[Directions]
A. Condense the paragraph in the post on Postgres blobs as Perl file handles that begins "All of the Perl libs I use" into a short bulleted list that keeps its main facts.
B. In the post on Postgres blobs as Perl file handles, retype the part that opens with the words containing "The problem is" and closes with "in my case.".
C. Extend the post on Postgres blobs as Perl file handles, starting right after its last sentence.
(Text segment)
All of the Perl libs I use are able to work with file handles, some with IO::Handle, others with IO::String or IO::Scalar, some others only with low level file handles. So what I've done is create a subclass of IO::Handle and IO::Seekable which acts like a wrapper for the corresponding methods around DBD::Pg. In the CTOR I create a connection to the database, open some provided LOID for reading and store the handle provided by Postgres in the instance. My own handle object is then forwarded to whoever is able to work with such a file handle and can directly read and seek within the blob provided by Postgres.

The problem is libs which use low level file handles or low level file handle operations on IO::Handle. Digest::MD5 seems to be one, Archive::Zip another one. Digest::MD5 croaks and tells me that no handle has been provided, Archive::Zip on the other hand tries to create a new, own handle from mine, calls IO::Handle::fdopen and fails in my case.
(End Text segment)
(Provided records)
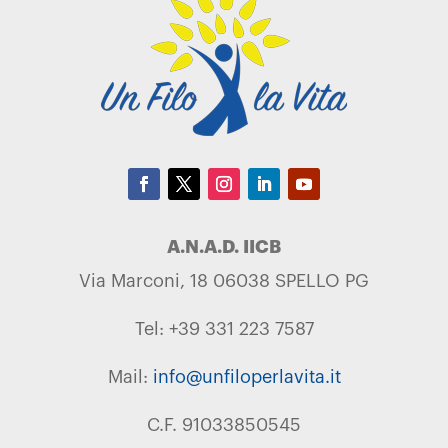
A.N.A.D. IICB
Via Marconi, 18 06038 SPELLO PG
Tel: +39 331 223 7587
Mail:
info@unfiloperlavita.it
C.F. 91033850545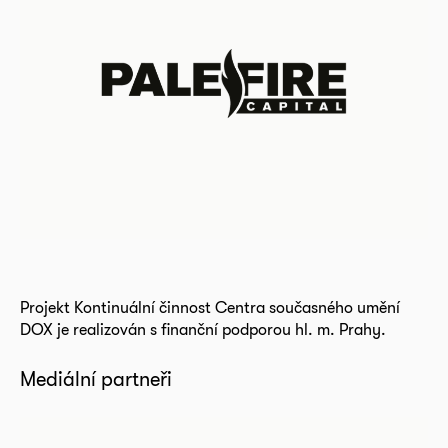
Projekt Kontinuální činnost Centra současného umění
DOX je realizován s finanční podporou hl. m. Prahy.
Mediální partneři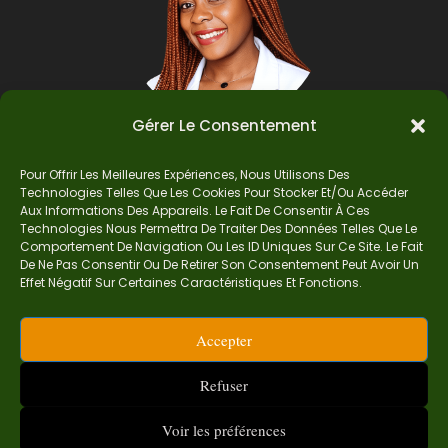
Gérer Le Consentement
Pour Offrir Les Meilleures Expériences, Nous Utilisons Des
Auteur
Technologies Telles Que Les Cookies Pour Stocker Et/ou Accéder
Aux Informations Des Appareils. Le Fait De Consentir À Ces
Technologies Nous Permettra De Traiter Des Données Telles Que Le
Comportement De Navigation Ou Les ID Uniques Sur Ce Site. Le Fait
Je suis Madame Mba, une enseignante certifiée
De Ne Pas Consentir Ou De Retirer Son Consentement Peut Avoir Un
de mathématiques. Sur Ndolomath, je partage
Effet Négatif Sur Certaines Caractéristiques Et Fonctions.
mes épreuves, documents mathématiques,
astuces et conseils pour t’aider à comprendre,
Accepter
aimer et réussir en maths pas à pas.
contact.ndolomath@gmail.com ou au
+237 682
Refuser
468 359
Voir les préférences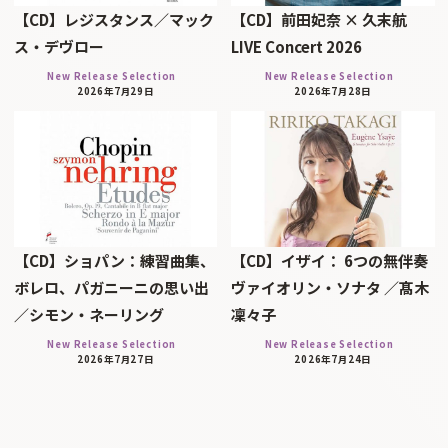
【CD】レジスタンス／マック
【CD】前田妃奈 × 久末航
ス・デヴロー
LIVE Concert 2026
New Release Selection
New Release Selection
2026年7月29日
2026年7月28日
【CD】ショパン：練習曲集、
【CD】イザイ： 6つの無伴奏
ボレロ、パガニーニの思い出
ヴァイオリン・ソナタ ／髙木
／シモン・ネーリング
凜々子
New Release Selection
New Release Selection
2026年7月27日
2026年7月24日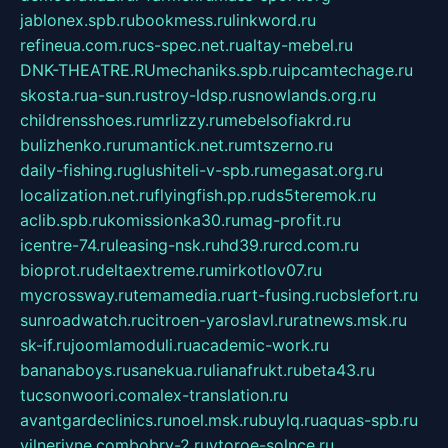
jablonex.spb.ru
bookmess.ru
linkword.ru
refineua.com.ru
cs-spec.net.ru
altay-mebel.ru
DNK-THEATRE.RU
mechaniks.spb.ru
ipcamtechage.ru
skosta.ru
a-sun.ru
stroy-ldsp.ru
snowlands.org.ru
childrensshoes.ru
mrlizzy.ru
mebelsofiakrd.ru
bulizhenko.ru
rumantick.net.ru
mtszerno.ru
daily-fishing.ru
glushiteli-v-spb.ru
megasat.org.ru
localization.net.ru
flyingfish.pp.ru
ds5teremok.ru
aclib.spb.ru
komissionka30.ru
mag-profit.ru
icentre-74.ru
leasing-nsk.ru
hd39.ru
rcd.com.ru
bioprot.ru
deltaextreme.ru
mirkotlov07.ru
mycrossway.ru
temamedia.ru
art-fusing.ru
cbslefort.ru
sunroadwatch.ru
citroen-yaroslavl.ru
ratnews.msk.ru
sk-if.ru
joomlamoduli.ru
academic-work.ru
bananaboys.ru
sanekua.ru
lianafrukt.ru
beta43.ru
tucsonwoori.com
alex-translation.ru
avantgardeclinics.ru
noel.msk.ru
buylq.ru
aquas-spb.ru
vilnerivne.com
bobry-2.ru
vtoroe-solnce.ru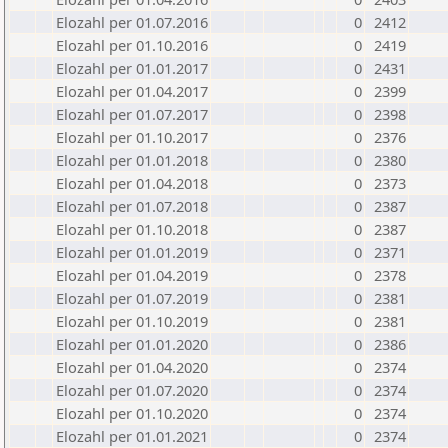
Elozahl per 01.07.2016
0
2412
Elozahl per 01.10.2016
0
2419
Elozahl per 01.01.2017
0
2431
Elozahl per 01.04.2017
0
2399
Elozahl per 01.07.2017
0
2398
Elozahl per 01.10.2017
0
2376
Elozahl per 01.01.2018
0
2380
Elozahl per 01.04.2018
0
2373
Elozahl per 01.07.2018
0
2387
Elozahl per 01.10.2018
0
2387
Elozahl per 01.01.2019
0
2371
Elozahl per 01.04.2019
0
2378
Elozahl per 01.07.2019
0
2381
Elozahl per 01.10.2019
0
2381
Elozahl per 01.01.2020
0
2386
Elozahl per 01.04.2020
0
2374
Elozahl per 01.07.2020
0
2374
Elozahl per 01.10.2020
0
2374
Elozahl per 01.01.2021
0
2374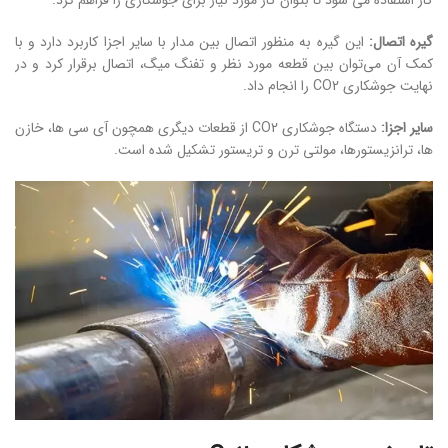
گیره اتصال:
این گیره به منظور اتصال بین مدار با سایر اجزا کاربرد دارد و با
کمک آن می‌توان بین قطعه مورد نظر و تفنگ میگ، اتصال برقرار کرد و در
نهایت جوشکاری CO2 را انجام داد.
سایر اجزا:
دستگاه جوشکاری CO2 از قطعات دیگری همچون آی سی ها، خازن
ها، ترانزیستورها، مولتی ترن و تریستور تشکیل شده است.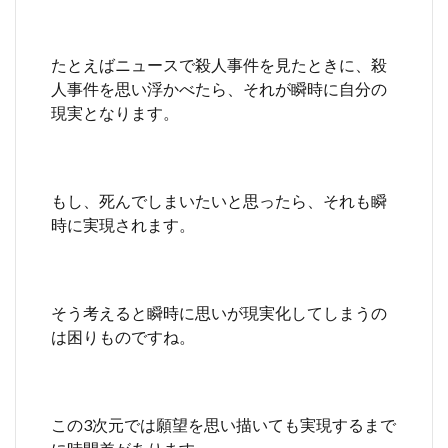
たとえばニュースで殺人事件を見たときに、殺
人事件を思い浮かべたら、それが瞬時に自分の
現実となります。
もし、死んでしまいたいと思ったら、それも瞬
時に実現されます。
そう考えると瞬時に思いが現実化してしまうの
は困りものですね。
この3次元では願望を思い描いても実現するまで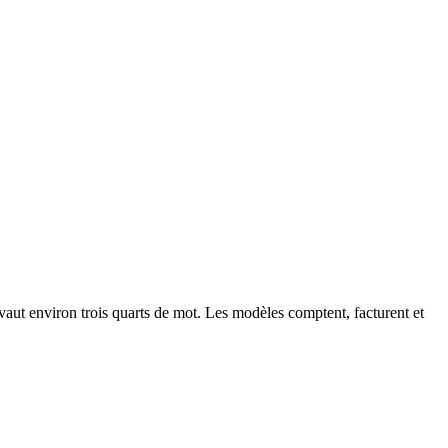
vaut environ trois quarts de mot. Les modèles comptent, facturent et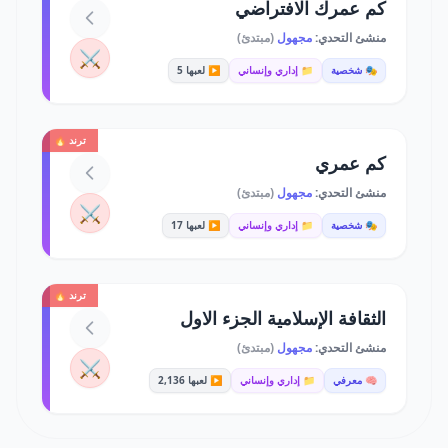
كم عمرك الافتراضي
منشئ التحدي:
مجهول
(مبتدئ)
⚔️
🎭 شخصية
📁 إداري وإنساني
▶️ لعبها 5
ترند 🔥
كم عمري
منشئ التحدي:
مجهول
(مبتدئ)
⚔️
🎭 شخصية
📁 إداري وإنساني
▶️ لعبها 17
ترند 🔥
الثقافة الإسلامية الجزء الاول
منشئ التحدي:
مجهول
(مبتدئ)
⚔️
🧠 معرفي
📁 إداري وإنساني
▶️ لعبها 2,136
(End Provided records)
(Provided records)
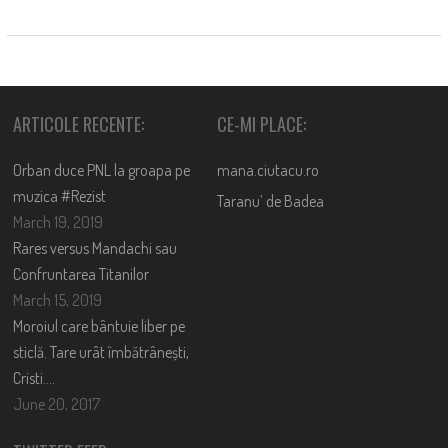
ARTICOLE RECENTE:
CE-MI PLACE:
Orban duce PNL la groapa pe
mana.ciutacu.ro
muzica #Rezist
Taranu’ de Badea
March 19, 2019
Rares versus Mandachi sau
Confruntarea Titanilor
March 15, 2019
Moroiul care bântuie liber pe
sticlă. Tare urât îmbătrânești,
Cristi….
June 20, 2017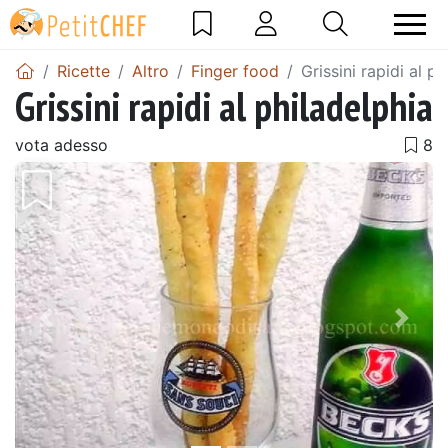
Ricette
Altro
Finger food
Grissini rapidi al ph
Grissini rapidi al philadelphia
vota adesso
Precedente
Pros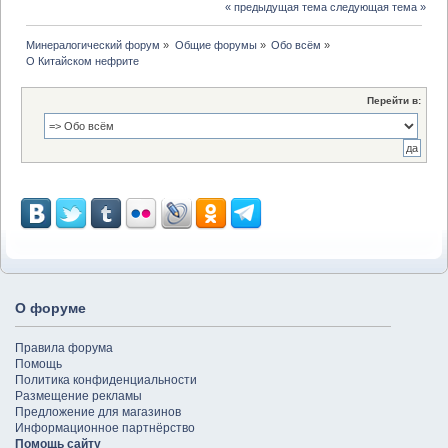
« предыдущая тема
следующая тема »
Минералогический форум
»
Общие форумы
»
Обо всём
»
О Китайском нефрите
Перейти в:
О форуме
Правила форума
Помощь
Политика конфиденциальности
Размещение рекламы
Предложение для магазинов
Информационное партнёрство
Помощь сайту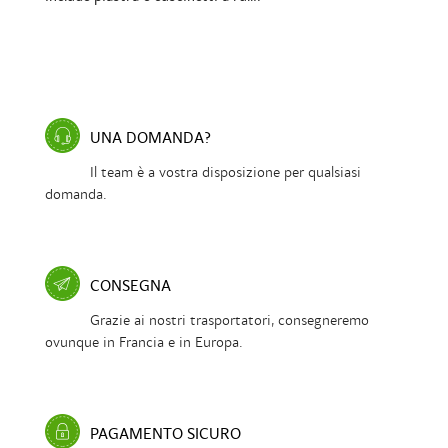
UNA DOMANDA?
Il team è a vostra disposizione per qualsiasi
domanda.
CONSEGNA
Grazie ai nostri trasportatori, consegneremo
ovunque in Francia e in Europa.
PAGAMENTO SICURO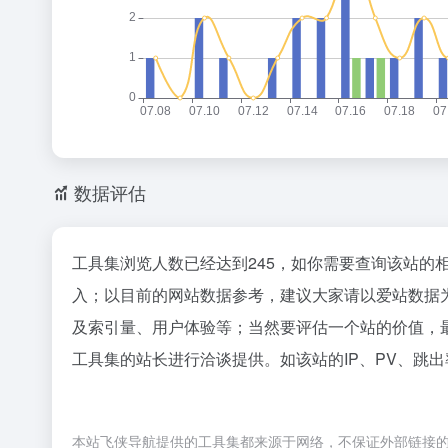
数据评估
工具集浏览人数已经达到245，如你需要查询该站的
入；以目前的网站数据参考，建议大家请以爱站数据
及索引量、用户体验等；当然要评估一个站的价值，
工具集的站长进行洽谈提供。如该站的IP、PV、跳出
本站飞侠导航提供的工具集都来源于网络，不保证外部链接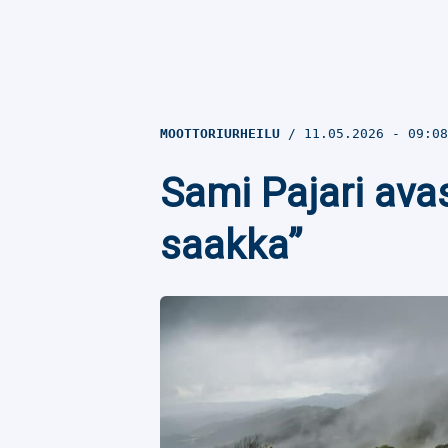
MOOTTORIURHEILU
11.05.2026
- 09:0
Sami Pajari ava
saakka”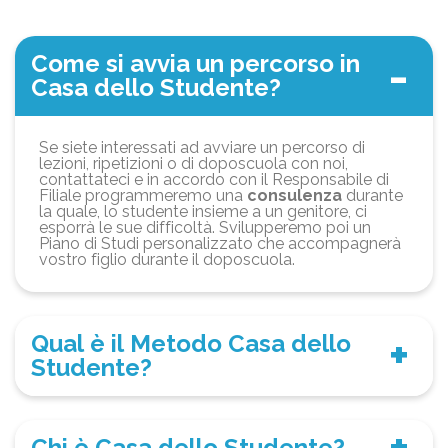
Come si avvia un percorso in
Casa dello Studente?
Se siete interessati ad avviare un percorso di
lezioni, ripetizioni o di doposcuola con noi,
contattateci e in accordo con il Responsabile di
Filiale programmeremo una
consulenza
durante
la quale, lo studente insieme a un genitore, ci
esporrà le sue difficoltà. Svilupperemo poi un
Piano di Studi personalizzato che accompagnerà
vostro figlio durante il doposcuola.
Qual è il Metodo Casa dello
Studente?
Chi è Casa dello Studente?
(End Provided records)
[Responses to the exercise]
A.
- The Perl libraries in use all work with file handles: some with IO::Handle, others with IO::String or IO::Scalar, and some only with low-level file handles.
- To cover this, the writer made a subclass of IO::Handle and IO::Seekable that wraps the matching DBD::Pg methods.
- Its constructor connects to the database, opens a provided LOID for reading, and stores the handle Postgres returns in the instance.
- This handle object can then be passed to any code that accepts a file handle, which can read and seek directly within the Postgres blob.

B.
The problem is libs which use low level file handles or low level file handle operations on IO::Handle. Digest::MD5 seems to be one, Archive::Zip another one. Digest::MD5 croaks and tells me that no handle has been provided, Archive::Zip on the other hand tries to create a new, own handle from mine, calls IO::Handle::fdopen and fails in my case.

C.
sub fdopen { @_ == 3 or croak 'usage: $io->fdopen(FD, MODE)'; my ($io, $fd, $mode) = @_; local(*GLOB); if (ref($fd) && "".$fd =~ /GLOB\(/o) { # It's a glob reference; Alias it as we cannot get name of anon GL +OBs my $n = qualify(*GLOB); *GLOB = *{*$fd}; $fd = $n; } elsif ($fd =~ m#^\d+$#) { # It's an FD number; prefix with "=". $fd = "=$fd"; } open($io, _open_mode_string($mode) . '&' . $fd) ? $io : undef; }

I guess the problem is the low level copy of the handle, which takes my instance of the game.

So, is it even possible in my case to provide some IO::Handle which successfully can be used wherever a low level file handle is expected?

I mean, I don't have a real file handle, I have an object only where method calls are wrapped to their corresponding Postgres methods, for which a database handle is needed and such. All of that data needs to be stored somewhere, the wrapping needs to be done etc.

I tried to do what others are doing, like IO::String, which additionally uses tie for example. But in the end that use case is different, because Perl is able to create a real low level file handle to some internal memory on its own. Something which is not supported at all in my case. I need to keep my instance around, because only that knows of the handle to the database etc.

Using my handle like an IO::Handle by calling method read and such works like expected, but I would like to take it a bit further and be more compatible to whoever doesn't expects to work on IO::Handle objects. Much like IO::String or File::Temp can be used as low level file handles.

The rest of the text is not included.